### [Data to process]
[Start of Attachment]
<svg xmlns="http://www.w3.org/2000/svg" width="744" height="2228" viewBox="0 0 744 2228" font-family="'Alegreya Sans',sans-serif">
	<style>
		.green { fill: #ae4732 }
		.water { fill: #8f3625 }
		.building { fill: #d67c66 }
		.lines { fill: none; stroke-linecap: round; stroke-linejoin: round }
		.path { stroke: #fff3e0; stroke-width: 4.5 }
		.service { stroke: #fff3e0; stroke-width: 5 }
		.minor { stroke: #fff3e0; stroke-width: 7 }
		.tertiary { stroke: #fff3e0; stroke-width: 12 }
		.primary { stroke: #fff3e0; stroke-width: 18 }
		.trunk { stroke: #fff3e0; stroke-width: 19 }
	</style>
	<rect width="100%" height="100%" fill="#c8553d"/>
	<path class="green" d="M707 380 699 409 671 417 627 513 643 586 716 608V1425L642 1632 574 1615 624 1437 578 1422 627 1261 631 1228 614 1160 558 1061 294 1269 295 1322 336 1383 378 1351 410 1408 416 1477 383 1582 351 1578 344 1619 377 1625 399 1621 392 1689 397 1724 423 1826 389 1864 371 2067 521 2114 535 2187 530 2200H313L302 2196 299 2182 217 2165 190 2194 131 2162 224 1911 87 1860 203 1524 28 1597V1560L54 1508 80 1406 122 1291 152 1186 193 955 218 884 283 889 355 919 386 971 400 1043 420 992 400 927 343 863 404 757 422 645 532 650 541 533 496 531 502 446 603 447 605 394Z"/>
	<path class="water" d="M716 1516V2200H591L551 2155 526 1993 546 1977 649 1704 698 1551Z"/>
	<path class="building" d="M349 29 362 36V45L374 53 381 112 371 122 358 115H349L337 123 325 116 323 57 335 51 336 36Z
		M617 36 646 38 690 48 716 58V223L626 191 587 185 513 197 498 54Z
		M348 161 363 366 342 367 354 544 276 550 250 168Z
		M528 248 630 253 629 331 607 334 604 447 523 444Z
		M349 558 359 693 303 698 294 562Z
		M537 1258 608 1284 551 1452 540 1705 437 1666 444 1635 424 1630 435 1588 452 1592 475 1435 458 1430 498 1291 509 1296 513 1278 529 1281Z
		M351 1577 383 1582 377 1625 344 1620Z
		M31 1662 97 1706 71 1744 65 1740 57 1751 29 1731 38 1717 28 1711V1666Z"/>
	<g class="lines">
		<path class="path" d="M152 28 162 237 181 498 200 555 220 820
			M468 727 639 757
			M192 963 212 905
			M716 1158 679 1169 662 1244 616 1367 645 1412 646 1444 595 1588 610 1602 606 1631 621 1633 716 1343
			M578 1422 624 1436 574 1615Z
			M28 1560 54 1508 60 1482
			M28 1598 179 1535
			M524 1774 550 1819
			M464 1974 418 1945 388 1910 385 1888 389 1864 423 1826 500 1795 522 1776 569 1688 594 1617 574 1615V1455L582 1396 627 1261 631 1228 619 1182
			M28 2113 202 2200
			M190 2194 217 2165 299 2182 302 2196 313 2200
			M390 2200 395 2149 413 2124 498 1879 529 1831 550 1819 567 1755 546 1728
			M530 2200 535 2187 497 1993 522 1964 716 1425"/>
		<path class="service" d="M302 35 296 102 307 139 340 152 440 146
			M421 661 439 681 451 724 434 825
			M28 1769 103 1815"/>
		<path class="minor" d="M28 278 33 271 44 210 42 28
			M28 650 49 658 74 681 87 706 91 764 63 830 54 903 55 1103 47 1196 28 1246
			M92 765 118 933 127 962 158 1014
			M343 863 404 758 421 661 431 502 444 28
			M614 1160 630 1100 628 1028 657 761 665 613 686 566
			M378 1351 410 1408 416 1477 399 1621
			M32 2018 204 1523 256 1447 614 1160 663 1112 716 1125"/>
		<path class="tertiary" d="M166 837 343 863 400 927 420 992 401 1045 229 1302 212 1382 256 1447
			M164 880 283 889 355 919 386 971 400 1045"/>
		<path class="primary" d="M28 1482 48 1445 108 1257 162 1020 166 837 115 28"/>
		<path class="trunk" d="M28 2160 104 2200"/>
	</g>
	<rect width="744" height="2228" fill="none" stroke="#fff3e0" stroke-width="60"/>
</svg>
[End of Attachment]
### [Exercise details]
Report each line above containing the string "lines".

### [Solution to this problem]
		.lines { fill: none; stroke-linecap: round; stroke-linejoin: round }
	<g class="lines">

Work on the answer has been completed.